PROMPT | Reproduce word for word the lines of the records below, starting at the line containing "family: Parulidae" and ending at the line containing "scientific name: Crepis tectorum". Include both of those lines and nothing else.

EXERCISE INPUTS |
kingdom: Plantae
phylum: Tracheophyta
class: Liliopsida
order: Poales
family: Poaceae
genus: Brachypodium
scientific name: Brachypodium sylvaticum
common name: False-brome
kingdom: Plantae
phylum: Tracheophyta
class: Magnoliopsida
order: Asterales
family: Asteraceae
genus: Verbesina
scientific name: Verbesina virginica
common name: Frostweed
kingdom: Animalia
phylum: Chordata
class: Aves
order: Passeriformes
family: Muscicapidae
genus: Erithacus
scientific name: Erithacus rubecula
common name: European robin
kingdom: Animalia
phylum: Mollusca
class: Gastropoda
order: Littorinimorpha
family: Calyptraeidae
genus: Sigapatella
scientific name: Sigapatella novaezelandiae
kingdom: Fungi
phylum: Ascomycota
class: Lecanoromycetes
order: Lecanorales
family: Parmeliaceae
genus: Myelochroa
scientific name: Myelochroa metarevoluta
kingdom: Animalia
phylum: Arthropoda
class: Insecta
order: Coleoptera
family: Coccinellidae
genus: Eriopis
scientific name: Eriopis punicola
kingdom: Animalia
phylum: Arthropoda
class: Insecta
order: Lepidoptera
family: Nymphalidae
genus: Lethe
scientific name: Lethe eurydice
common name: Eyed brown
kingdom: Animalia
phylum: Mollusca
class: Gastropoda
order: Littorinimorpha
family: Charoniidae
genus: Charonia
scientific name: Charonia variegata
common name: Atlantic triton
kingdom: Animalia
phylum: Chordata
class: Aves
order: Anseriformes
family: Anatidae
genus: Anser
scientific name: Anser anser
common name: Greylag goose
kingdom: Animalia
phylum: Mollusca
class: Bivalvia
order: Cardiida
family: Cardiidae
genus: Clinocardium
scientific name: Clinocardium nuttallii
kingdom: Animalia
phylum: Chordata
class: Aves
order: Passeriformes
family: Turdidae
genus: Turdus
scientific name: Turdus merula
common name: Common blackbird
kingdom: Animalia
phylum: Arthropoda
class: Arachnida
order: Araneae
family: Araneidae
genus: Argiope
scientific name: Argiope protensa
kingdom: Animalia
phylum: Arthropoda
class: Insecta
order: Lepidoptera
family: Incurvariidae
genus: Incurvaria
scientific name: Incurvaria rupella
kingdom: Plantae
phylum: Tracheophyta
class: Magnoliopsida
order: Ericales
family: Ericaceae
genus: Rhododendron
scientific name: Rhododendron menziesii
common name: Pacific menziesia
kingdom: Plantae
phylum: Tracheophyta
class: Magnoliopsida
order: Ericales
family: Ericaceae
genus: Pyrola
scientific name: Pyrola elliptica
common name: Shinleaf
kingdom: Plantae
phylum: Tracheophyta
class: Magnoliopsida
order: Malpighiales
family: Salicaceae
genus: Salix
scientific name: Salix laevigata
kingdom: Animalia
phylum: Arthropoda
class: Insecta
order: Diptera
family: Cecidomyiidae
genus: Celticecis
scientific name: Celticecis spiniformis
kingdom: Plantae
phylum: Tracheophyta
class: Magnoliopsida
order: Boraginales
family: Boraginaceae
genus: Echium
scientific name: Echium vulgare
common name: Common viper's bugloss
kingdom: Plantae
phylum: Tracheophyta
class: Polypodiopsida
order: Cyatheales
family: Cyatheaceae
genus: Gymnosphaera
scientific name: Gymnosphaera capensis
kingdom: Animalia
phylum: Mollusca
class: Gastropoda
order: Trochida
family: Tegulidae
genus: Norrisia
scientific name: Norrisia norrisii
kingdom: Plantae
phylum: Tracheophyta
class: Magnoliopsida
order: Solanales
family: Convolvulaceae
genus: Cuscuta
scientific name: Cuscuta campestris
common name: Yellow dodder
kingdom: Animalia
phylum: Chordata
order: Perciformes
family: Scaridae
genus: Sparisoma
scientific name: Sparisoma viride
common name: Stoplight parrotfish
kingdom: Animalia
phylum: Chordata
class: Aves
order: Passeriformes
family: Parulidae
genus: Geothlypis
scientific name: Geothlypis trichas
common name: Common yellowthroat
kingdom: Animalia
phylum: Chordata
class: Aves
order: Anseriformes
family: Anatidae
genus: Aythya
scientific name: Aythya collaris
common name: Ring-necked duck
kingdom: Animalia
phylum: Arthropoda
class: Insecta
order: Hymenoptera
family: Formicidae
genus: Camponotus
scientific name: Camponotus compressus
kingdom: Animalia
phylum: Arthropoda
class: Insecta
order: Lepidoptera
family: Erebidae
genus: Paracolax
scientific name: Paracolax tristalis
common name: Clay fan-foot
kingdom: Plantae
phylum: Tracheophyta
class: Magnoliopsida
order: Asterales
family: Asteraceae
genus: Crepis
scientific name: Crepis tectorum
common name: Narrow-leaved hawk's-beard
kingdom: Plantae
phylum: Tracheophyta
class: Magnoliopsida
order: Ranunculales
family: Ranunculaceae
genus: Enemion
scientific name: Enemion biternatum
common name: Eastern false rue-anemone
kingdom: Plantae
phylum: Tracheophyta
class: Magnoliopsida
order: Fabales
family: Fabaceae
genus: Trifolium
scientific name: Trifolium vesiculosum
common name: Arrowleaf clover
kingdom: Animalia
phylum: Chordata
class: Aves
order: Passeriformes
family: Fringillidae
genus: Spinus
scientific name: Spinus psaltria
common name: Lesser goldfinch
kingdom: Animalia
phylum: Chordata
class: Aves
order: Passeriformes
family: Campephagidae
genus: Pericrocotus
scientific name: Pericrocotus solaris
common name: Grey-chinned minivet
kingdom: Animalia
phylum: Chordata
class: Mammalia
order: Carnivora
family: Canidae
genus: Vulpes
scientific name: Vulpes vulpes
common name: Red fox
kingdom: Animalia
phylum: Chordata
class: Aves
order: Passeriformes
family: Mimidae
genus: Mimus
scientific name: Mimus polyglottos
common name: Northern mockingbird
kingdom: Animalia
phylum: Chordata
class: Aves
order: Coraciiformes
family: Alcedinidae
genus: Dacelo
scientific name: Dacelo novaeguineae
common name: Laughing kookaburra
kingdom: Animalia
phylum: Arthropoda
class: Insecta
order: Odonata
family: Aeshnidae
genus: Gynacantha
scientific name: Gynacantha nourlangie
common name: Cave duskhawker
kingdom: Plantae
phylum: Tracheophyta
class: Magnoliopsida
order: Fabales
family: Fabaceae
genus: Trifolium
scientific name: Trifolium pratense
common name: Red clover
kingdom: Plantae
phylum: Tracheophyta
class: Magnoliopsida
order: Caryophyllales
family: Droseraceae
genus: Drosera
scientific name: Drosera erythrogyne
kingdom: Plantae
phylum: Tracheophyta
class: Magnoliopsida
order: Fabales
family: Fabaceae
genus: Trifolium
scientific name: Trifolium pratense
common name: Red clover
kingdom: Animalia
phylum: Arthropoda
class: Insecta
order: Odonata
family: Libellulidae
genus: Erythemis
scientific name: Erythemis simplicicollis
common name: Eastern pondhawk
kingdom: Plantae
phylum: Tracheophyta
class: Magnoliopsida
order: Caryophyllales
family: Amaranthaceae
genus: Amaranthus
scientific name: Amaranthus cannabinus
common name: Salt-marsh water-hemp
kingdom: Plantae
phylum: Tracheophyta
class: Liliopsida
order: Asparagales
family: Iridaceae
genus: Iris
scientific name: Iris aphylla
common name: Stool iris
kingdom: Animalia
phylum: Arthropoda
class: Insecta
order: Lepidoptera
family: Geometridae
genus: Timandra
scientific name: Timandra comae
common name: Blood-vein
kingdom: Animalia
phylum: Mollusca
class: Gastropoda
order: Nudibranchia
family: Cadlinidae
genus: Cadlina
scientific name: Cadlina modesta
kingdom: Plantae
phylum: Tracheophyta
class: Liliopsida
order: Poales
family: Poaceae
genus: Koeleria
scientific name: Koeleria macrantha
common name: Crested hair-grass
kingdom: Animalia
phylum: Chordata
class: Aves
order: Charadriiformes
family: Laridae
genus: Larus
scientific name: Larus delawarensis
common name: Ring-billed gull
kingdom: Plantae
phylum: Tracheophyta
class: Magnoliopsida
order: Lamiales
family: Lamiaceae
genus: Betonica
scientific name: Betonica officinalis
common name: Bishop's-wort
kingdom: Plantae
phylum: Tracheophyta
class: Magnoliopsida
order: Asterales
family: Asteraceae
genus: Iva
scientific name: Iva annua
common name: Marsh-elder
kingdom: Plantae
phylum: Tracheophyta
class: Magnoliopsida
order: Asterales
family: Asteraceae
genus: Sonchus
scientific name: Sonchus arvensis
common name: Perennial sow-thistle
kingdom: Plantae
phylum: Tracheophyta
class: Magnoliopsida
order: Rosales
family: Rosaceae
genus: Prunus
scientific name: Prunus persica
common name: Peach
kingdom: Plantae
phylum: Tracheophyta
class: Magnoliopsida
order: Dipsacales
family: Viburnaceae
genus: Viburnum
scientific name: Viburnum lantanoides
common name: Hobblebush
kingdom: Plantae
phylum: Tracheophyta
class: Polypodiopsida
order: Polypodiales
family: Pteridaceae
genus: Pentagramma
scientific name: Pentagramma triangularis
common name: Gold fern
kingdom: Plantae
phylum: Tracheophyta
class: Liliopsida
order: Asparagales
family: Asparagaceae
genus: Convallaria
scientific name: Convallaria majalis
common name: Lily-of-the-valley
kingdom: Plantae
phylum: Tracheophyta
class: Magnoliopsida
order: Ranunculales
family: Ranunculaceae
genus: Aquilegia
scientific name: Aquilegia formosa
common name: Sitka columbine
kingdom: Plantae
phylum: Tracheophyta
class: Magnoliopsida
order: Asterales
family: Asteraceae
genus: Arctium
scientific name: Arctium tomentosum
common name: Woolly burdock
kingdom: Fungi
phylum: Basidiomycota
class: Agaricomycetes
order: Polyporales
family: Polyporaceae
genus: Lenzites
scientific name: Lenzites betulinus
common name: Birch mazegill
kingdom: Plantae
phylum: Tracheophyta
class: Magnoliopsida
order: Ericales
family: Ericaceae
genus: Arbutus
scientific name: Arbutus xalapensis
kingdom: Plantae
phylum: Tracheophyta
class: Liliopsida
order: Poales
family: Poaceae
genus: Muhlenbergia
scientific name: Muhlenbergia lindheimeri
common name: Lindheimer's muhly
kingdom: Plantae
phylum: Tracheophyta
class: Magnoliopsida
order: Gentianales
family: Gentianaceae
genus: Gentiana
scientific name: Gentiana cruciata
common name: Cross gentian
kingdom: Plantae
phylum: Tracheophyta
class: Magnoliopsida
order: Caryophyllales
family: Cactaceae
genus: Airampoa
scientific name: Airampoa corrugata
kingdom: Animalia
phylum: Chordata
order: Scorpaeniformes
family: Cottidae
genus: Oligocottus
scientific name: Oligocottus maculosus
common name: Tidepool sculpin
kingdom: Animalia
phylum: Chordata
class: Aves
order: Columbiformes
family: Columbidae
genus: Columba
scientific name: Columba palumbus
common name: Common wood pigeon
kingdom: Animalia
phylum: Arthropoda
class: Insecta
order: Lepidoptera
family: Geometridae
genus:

FINAL ANSWER |
family: Parulidae
genus: Geothlypis
scientific name: Geothlypis trichas
common name: Common yellowthroat
kingdom: Animalia
phylum: Chordata
class: Aves
order: Anseriformes
family: Anatidae
genus: Aythya
scientific name: Aythya collaris
common name: Ring-necked duck
kingdom: Animalia
phylum: Arthropoda
class: Insecta
order: Hymenoptera
family: Formicidae
genus: Camponotus
scientific name: Camponotus compressus
kingdom: Animalia
phylum: Arthropoda
class: Insecta
order: Lepidoptera
family: Erebidae
genus: Paracolax
scientific name: Paracolax tristalis
common name: Clay fan-foot
kingdom: Plantae
phylum: Tracheophyta
class: Magnoliopsida
order: Asterales
family: Asteraceae
genus: Crepis
scientific name: Crepis tectorum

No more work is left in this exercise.